Task objective:
Rewrite the lines starting at the one containing "### familyName" and ending at the one containing "134.170.188.221", changing "label" to "title" and keeping everything else the same. Return only those lines, without the pictures.

(Beginning of Provided records)

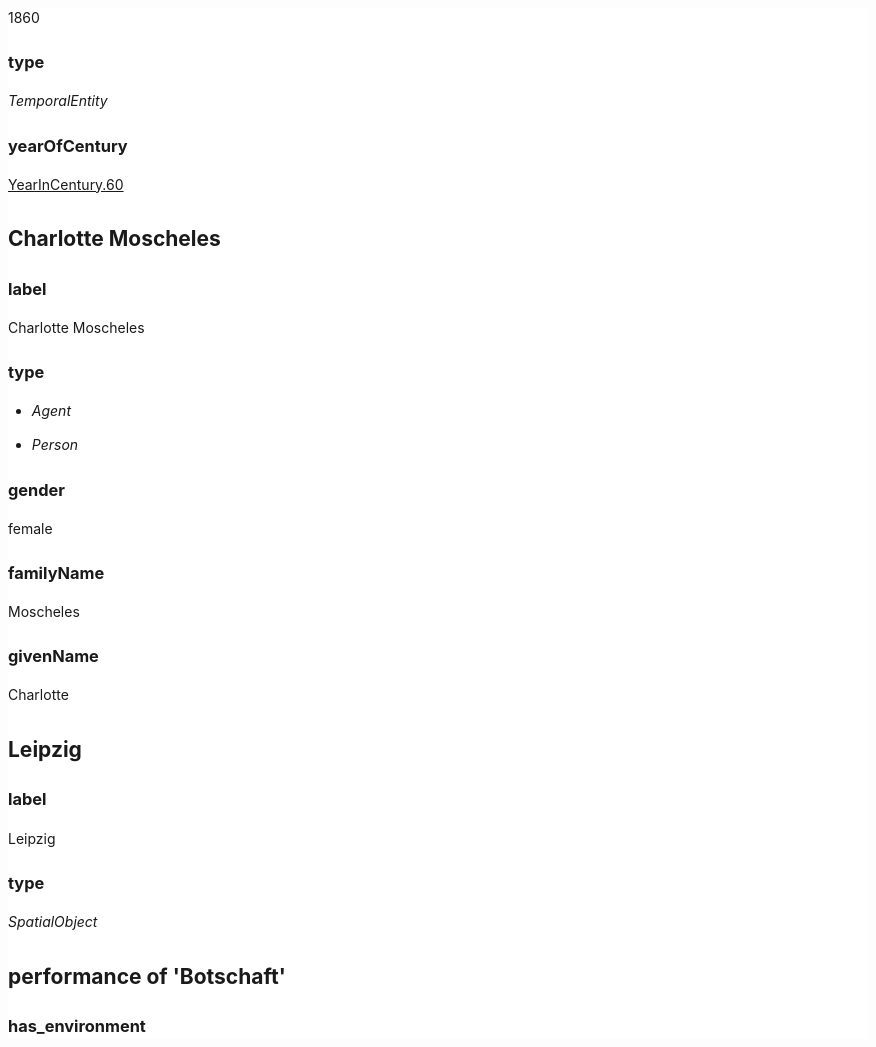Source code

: 1860

### type


*TemporalEntity*

### yearOfCentury


[YearInCentury.60](#YearInCentury.60)

## Charlotte Moscheles

### label


Charlotte Moscheles

### type

 - *Agent*

 - *Person*

### gender


female

### familyName


Moscheles

### givenName


Charlotte

## Leipzig

### label


Leipzig

### type


*SpatialObject*

## performance of 'Botschaft'

### has_environment
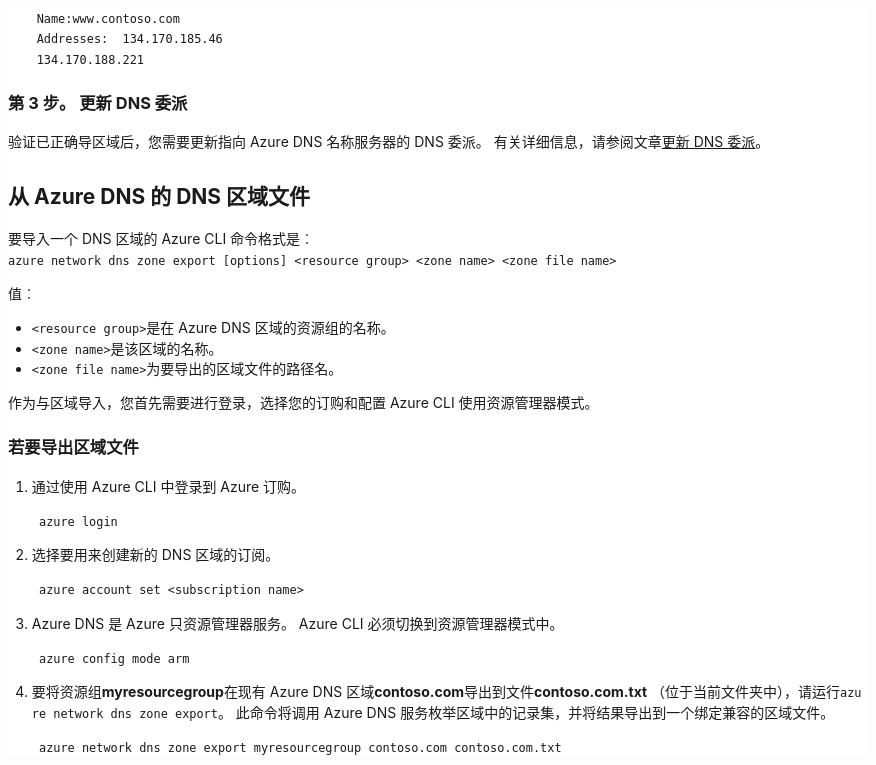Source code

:        Name:www.contoso.com
        Addresses:  134.170.185.46
        134.170.188.221

### <a name="step-3-update-dns-delegation"></a>第 3 步。 更新 DNS 委派

验证已正确导区域后，您需要更新指向 Azure DNS 名称服务器的 DNS 委派。 有关详细信息，请参阅文章[更新 DNS 委派](dns-domain-delegation.md)。

## <a name="export-a-dns-zone-file-from-azure-dns"></a>从 Azure DNS 的 DNS 区域文件

要导入一个 DNS 区域的 Azure CLI 命令格式是︰<BR>`azure network dns zone export [options] <resource group> <zone name> <zone file name>`

值︰

- `<resource group>`是在 Azure DNS 区域的资源组的名称。
- `<zone name>`是该区域的名称。
- `<zone file name>`为要导出的区域文件的路径名。

作为与区域导入，您首先需要进行登录，选择您的订购和配置 Azure CLI 使用资源管理器模式。

### <a name="to-export-a-zone-file"></a>若要导出区域文件


1. 通过使用 Azure CLI 中登录到 Azure 订购。

        azure login

2. 选择要用来创建新的 DNS 区域的订阅。

        azure account set <subscription name>

3. Azure DNS 是 Azure 只资源管理器服务。 Azure CLI 必须切换到资源管理器模式中。

        azure config mode arm

4. 要将资源组**myresourcegroup**在现有 Azure DNS 区域**contoso.com**导出到文件**contoso.com.txt** （位于当前文件夹中），请运行`azure network dns zone export`。 此命令将调用 Azure DNS 服务枚举区域中的记录集，并将结果导出到一个绑定兼容的区域文件。

        azure network dns zone export myresourcegroup contoso.com contoso.com.txt

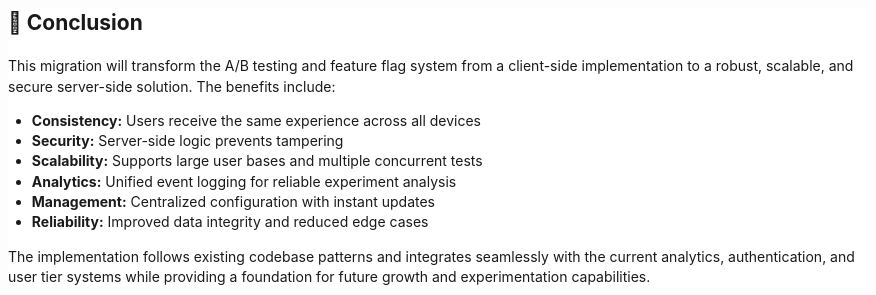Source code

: 
## 🎯 Conclusion

This migration will transform the A/B testing and feature flag system from a client-side implementation to a robust, scalable, and secure server-side solution. The benefits include:

- **Consistency:** Users receive the same experience across all devices
- **Security:** Server-side logic prevents tampering
- **Scalability:** Supports large user bases and multiple concurrent tests
- **Analytics:** Unified event logging for reliable experiment analysis
- **Management:** Centralized configuration with instant updates
- **Reliability:** Improved data integrity and reduced edge cases

The implementation follows existing codebase patterns and integrates seamlessly with the current analytics, authentication, and user tier systems while providing a foundation for future growth and experimentation capabilities. 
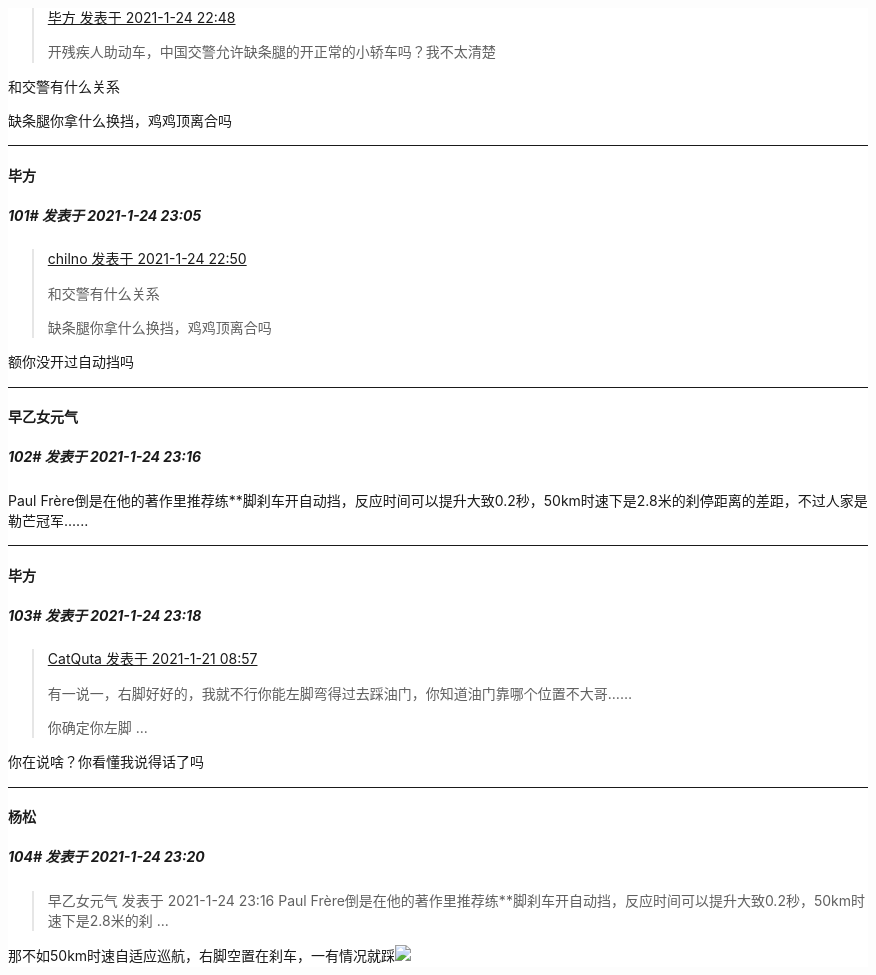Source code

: 
<blockquote><a href="httphttps://bbs.saraba1st.com/2b/forum.php?mod=redirect&amp;goto=findpost&amp;pid=50134837&amp;ptid=1983202" target="_blank">毕方 发表于 2021-1-24 22:48</a>

开残疾人助动车，中国交警允许缺条腿的开正常的小轿车吗？我不太清楚</blockquote>
和交警有什么关系

缺条腿你拿什么换挡，鸡鸡顶离合吗


-----

####  毕方  
##### 101#       发表于 2021-1-24 23:05


<blockquote><a href="httphttps://bbs.saraba1st.com/2b/forum.php?mod=redirect&amp;goto=findpost&amp;pid=50134855&amp;ptid=1983202" target="_blank">chilno 发表于 2021-1-24 22:50</a>

和交警有什么关系

缺条腿你拿什么换挡，鸡鸡顶离合吗</blockquote>
额你没开过自动挡吗


-----

####  早乙女元气  
##### 102#       发表于 2021-1-24 23:16


Paul Frère倒是在他的著作里推荐练**脚刹车开自动挡，反应时间可以提升大致0.2秒，50km时速下是2.8米的刹停距离的差距，不过人家是勒芒冠军......


-----

####  毕方  
##### 103#       发表于 2021-1-24 23:18


<blockquote><a href="httphttps://bbs.saraba1st.com/2b/forum.php?mod=redirect&amp;goto=findpost&amp;pid=50099174&amp;ptid=1983202" target="_blank">CatQuta 发表于 2021-1-21 08:57</a>

有一说一，右脚好好的，我就不行你能左脚弯得过去踩油门，你知道油门靠哪个位置不大哥……


你确定你左脚 ...</blockquote>
你在说啥？你看懂我说得话了吗


-----

####  杨松  
##### 104#       发表于 2021-1-24 23:20


<blockquote>早乙女元气 发表于 2021-1-24 23:16
Paul Frère倒是在他的著作里推荐练**脚刹车开自动挡，反应时间可以提升大致0.2秒，50km时速下是2.8米的刹 ...</blockquote>
那不如50km时速自适应巡航，右脚空置在刹车，一有情况就踩<img src="https://static.saraba1st.com/image/smiley/face2017/068.png" referrerpolicy="no-referrer">
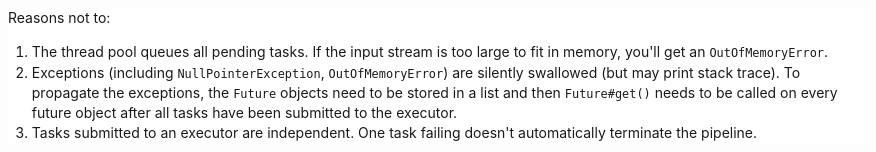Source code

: Reasons not to:
1. The thread pool queues all pending tasks. If the input stream is too large to fit in memory, you'll get an `OutOfMemoryError`.
2. Exceptions (including `NullPointerException`, `OutOfMemoryError`) are silently swallowed (but may print stack trace). To propagate the exceptions, the `Future` objects need to be stored in a list and then `Future#get()` needs to be called on every future object after all tasks have been submitted to the executor.
3. Tasks submitted to an executor are independent. One task failing doesn't automatically terminate the pipeline.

(End of Provided records)

Exercise answer:
### familyName


Moscheles

### givenName


Charlotte

## Leipzig

### title


Leipzig

### type


*SpatialObject*

## performance of 'Botschaft'

### has_environment
Source code

:        Name:www.contoso.com
        Addresses:  134.170.185.46
        134.170.188.221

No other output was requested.